La importancia de las asambleas obreras y la capacitación de los trabajadores

Historia

Isidro Rodríguez Mendieta (1913-1977) fue periodista y miembro de las Juventudes Socialistas en 1929, donde llegó a ser vicepresidente de la Federación Provincial. También ingresó en la Agrupación Socialista de Madrid desde 1930. Fue redactor de distintos periódicos obreros, y perteneció a la Asociación de la Prensa de Madrid durante toda la década de los años treinta. En la Guerra ingresaría en el PCE, y estuvo en la Comisión Ejecutiva de las Juventudes Socialistas Unificadas. Salió en el Stanbrook rumbo a Orán, aunque después se exiliaría en la URSS. Allí trabajó en Radio Moscú y estuvo de corrector de estilo en Bucarest en la edición en castellano del órgano del Buró de Información de los Partidos Comunistas y Obreros. Después trabajaría de traductor en Moscú durante los años cincuenta. En dicha ciudad fallecería.

 

Pues bien, en el Almanaque de El Socialista para el año 1933 realizó una serie reflexiones valorando la importancia de las asambleas obreras, así como la formación de los trabajadores, y que queremos glosar en esta pieza.

Para Mendieta las asambleas obreras era una de las funciones más importantes de toda organización sindical. Y lo eran porque en las mismas se pulsaba día a día la capacitación de los militantes, y su preparación para discernir sobre los problemas planteados a los trabajadores. Pero también era cierto que los obreros no concedían mucha importancia a esta actuación sindical. Mendieta afirmaba que en el año que terminaba había asistido a numerosas asambleas obreras, donde había visto tanto el entusiasmo desbordado como la reflexión serena. Había sacado la impresión, en consecuencia, que el movimiento obrero avanzaba.

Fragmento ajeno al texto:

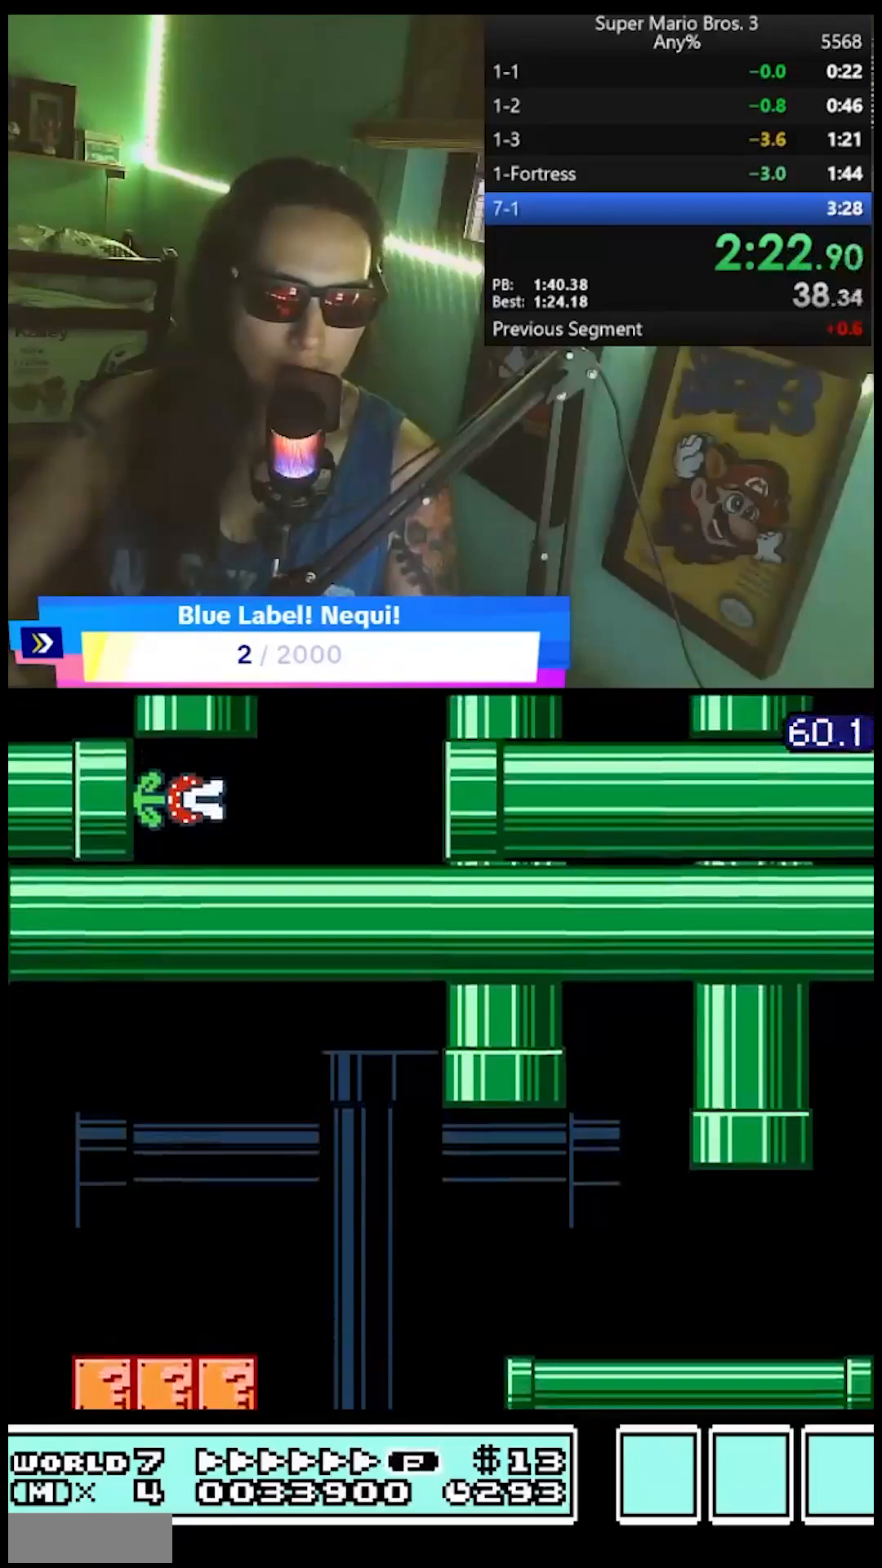
{"buttons": ["B"], "events": []}
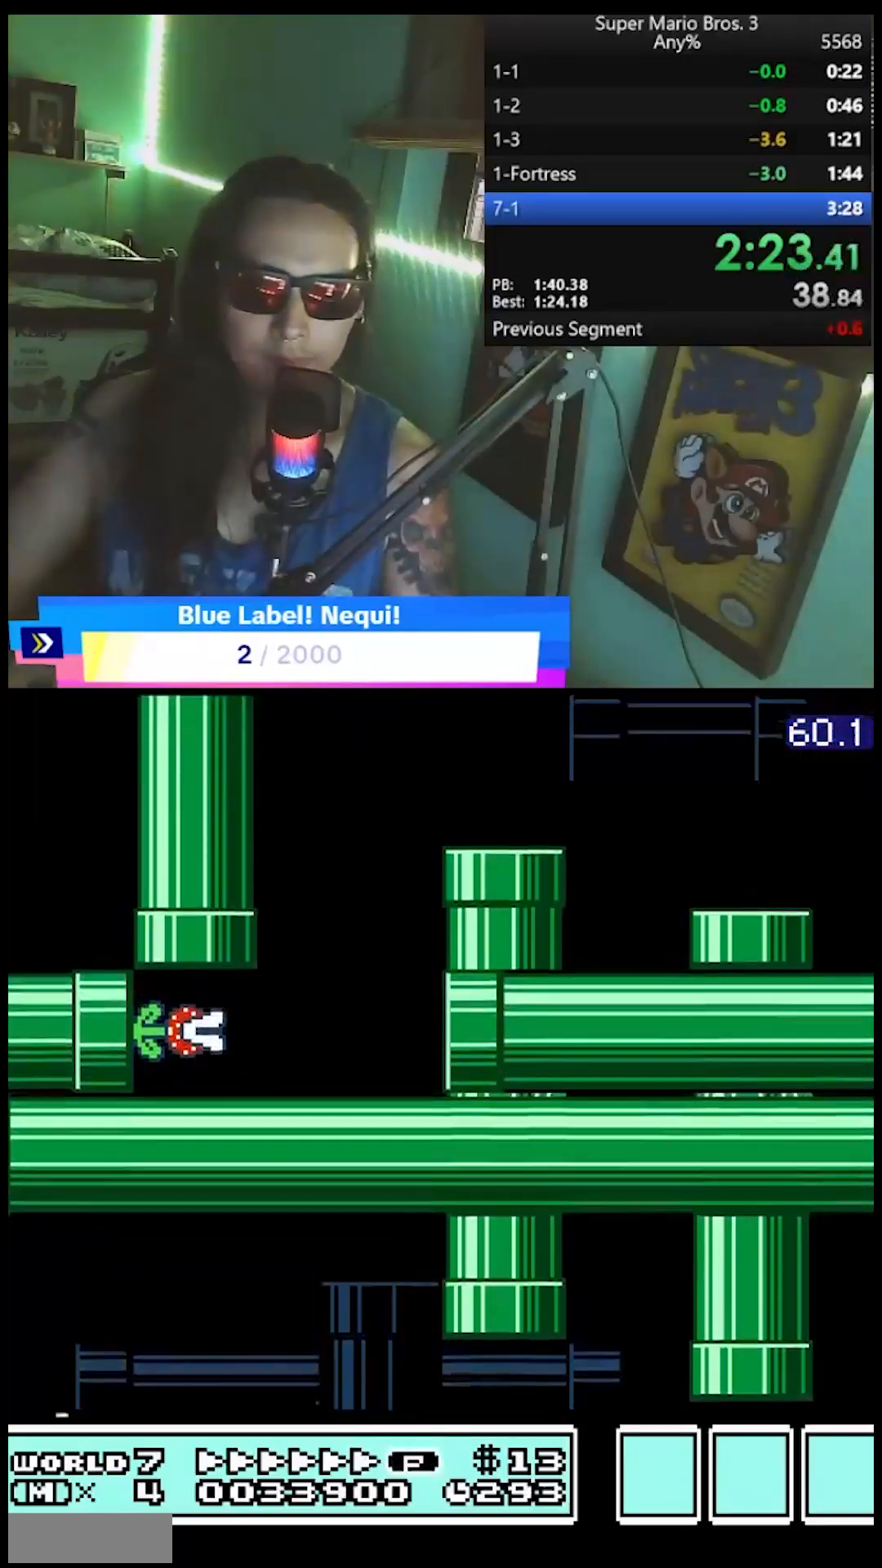
{"buttons": ["B"], "events": []}
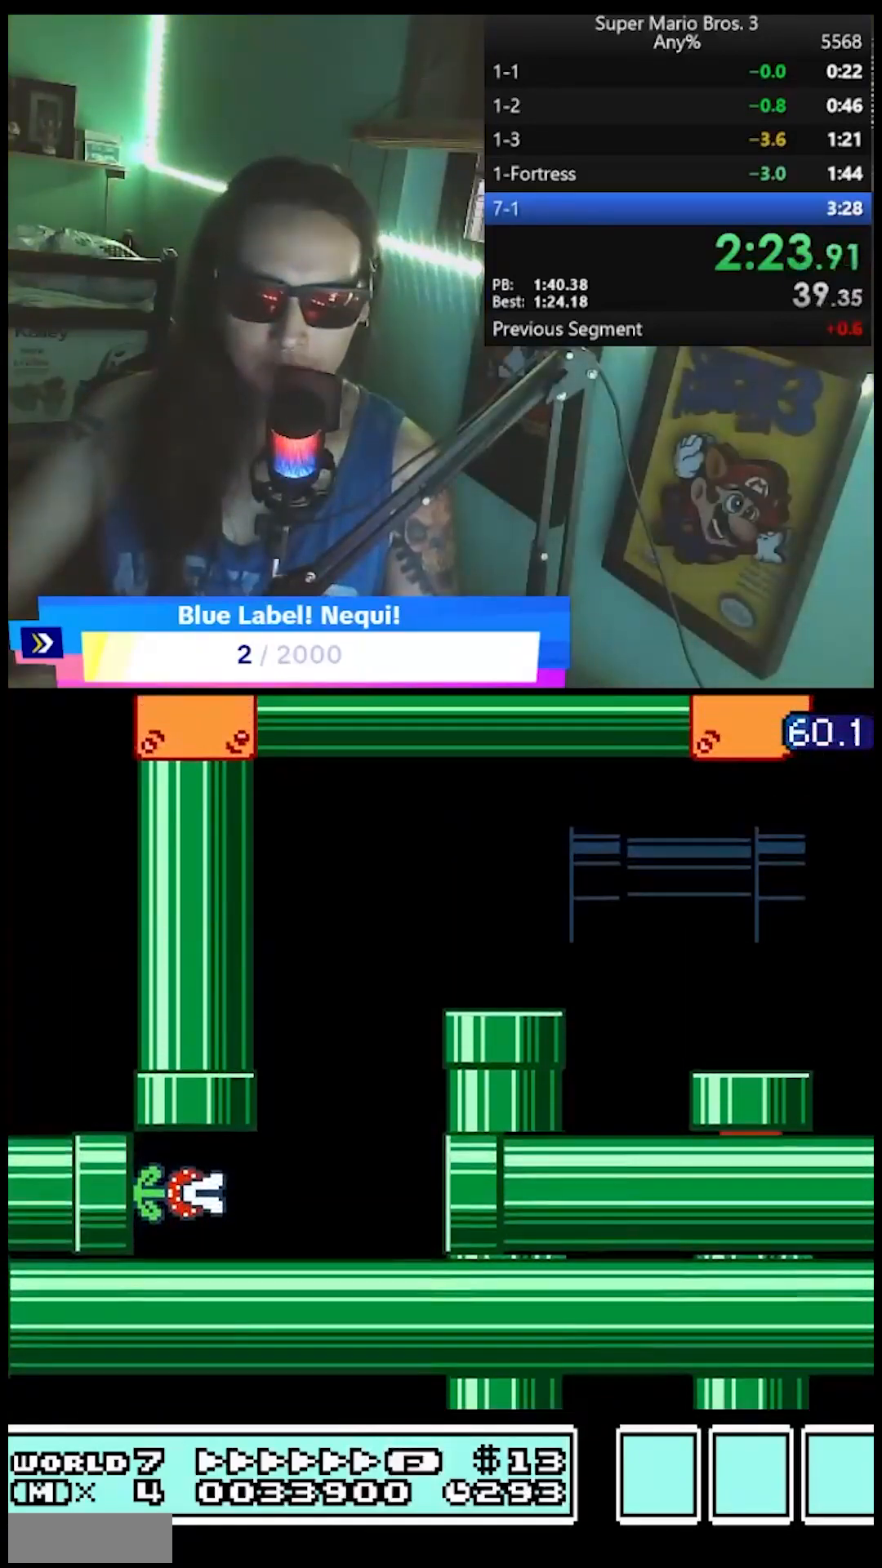
{"buttons": ["B"], "events": []}
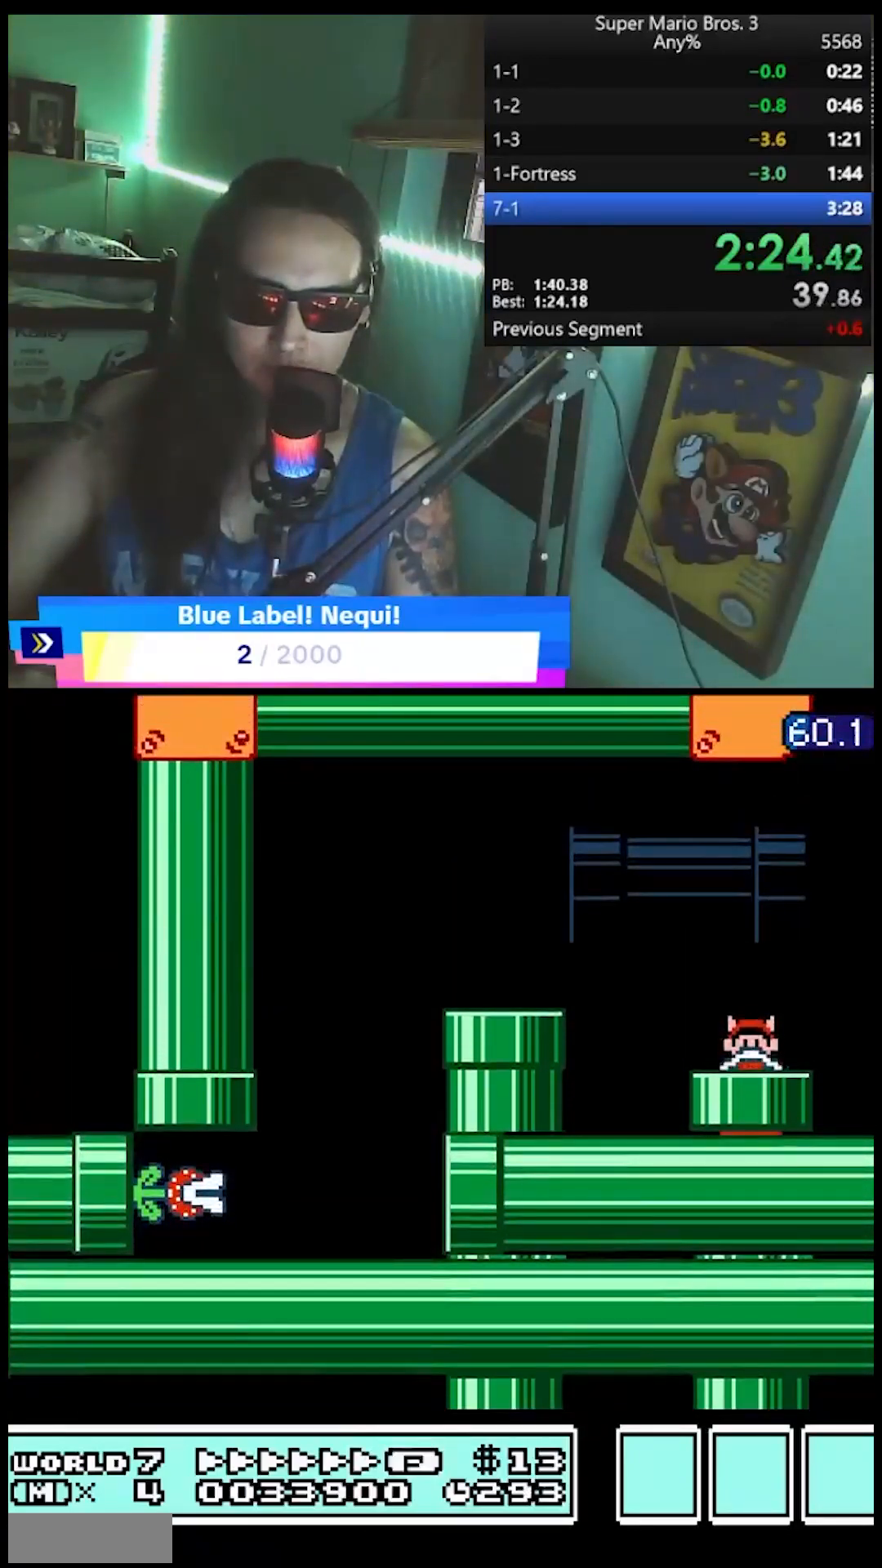
{"buttons": ["A", "B"], "events": [[500, "A", "down"]]}
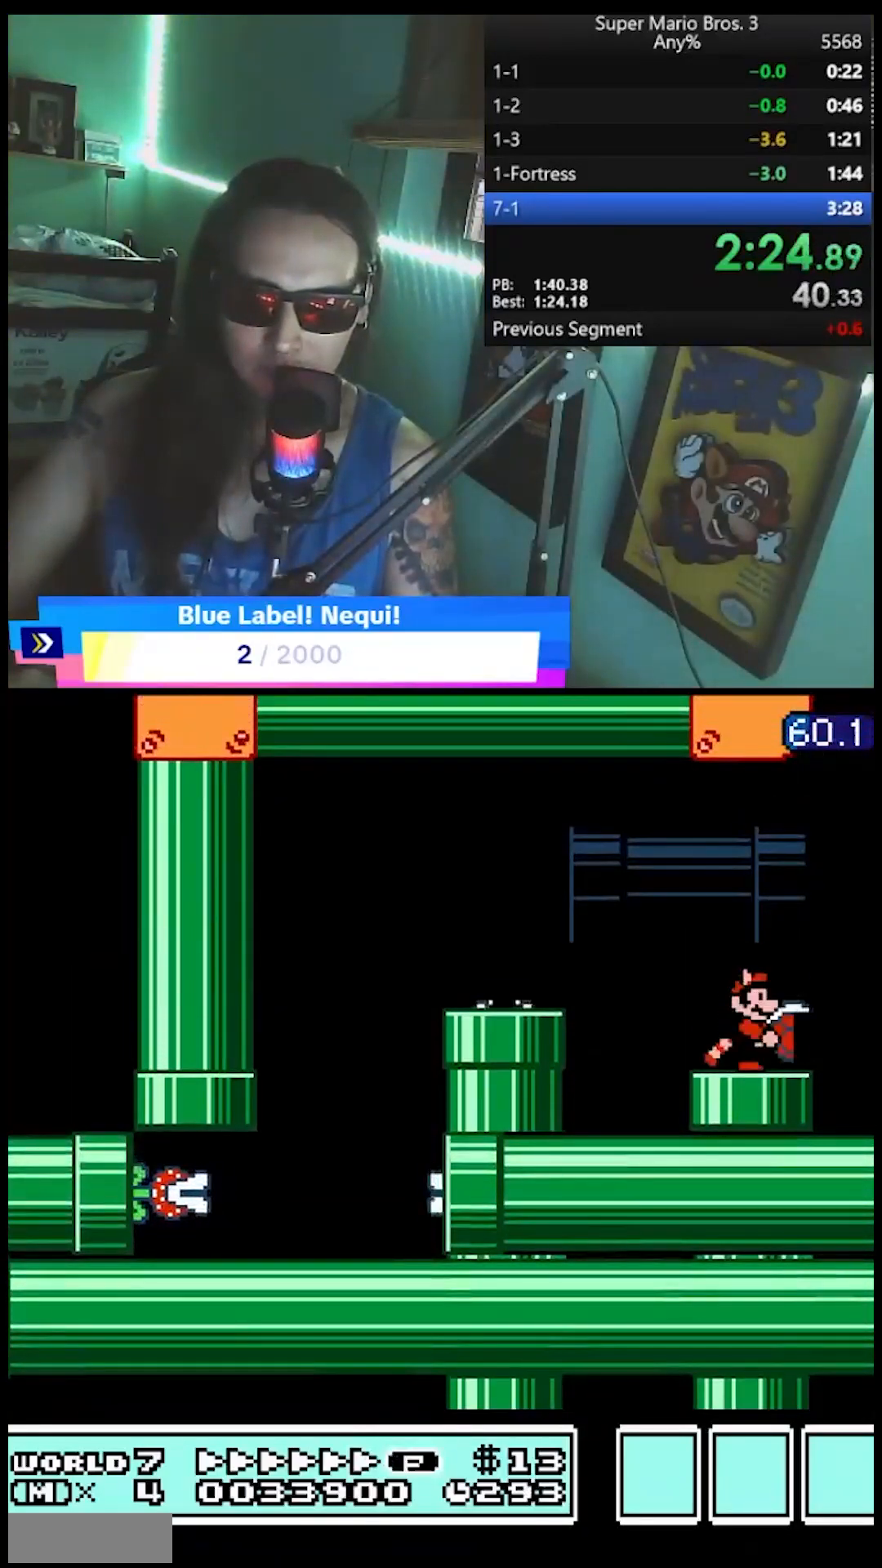
{"buttons": ["DPAD_RIGHT"], "events": [[133, "DPAD_LEFT", "down"], [200, "A", "up"], [250, "B", "up"], [283, "DPAD_LEFT", "up"], [333, "DPAD_RIGHT", "down"]]}
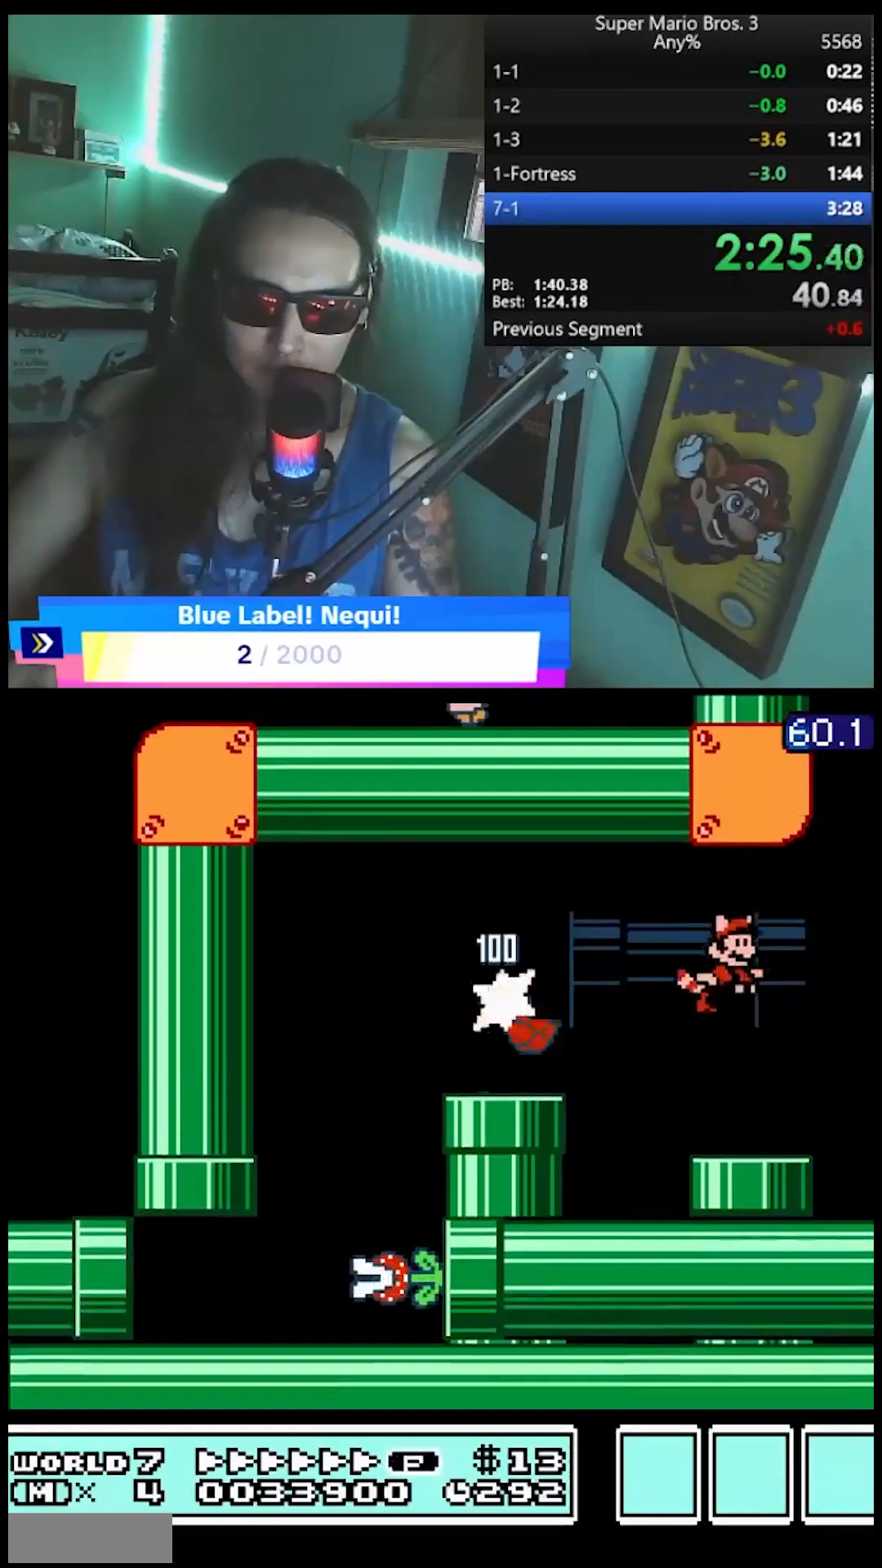
{"buttons": ["A", "DPAD_RIGHT"], "events": [[217, "A", "down"]]}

Eso era muy positivo, a su entender, pero también habría constatado que mientras el movimiento sindical aumentaba numéricamente, la capacitación de sus integrantes no guardaba relación con ese aumento. De nada servía contar con “grandes legiones obreras” si no estaban convenientemente preparadas para una actuación eficaz.

El objetivo estaba claro, la formación de los militantes, un asunto fundamental para las organizaciones. Mientras la clase trabajadora no tuviera la cultura suficiente para abordar y resolver con pleno conocimiento de los distintos factores que concurrían en cada situación, las numerosas cuestiones que cada día se planteaban, la eficacia del movimiento obrero quedaba muy reducida.

La proclamación de la República provocó que llegaran a las organizaciones obreras muchas personas faltas de preparación, movidas más por el sentimiento que por la reflexión. Los nuevos militantes necesitaban formarse en la disciplina obrera y en sus principios si querían ser útiles a la causa del proletariado. Las asambleas obreras eran como los comicios en los que el proletariado estructuraba lentamente, pero con seguridad, una nueva sociedad. En las asambleas se ponían día a día los “pivotes” sobre los que se debía alzar la nueva sociedad socialista. Por eso, era tan importante la capacitación.

Sobre Mendieta se puede acudir al Diccionario Biográfico del Socialismo Español.